REQUIREMENT: In the lines below, look for "由下式给出". Copy each line where it appears.

[Saved data entries]
┄┄┄┄┄┄┄┄┄┄┄┄┄┄┄┄┄┄┄┄

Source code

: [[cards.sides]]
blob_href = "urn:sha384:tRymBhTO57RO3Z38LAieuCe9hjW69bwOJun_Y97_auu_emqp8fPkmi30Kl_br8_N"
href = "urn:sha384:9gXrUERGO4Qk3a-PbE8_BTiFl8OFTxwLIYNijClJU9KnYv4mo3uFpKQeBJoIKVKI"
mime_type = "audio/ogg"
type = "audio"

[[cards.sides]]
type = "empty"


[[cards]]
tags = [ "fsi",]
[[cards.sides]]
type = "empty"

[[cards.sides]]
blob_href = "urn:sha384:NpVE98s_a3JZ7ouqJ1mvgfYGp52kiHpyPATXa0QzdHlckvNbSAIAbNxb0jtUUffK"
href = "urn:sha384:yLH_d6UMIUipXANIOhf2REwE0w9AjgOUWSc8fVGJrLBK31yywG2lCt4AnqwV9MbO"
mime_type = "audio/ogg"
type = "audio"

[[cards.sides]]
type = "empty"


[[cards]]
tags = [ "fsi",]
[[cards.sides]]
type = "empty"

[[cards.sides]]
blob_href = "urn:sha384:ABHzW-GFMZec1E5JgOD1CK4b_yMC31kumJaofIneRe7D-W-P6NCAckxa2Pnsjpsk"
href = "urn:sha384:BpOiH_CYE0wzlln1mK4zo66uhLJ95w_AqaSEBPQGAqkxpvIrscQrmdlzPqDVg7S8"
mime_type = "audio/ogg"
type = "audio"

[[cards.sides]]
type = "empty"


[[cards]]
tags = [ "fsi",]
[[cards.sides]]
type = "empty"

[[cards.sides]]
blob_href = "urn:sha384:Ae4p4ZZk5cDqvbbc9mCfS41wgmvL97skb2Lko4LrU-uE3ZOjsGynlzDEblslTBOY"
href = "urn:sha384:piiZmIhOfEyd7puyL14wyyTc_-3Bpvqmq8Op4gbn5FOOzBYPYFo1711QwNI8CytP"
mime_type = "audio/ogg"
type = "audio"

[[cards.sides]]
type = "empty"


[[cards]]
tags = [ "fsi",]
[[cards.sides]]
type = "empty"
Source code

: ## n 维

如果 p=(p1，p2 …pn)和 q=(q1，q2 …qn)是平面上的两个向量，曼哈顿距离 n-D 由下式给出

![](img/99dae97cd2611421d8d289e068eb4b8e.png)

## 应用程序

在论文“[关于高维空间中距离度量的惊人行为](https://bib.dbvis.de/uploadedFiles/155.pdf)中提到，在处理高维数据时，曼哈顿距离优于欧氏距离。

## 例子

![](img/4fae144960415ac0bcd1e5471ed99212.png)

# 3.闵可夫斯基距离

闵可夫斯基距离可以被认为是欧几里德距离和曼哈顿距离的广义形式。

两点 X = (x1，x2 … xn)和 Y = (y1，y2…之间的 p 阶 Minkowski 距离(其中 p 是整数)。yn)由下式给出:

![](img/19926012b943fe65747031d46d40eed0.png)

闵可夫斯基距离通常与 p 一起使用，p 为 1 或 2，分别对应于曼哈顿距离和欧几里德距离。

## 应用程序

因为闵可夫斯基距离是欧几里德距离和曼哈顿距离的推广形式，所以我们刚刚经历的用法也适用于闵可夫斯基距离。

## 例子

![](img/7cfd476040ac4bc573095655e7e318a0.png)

┄┄┄┄┄┄┄┄┄┄┄┄┄┄┄┄┄┄┄┄

RESULT OF THE EXERCISE:
如果 p=(p1，p2 …pn)和 q=(q1，q2 …qn)是平面上的两个向量，曼哈顿距离 n-D 由下式给出
两点 X = (x1，x2 … xn)和 Y = (y1，y2…之间的 p 阶 Minkowski 距离(其中 p 是整数)。yn)由下式给出:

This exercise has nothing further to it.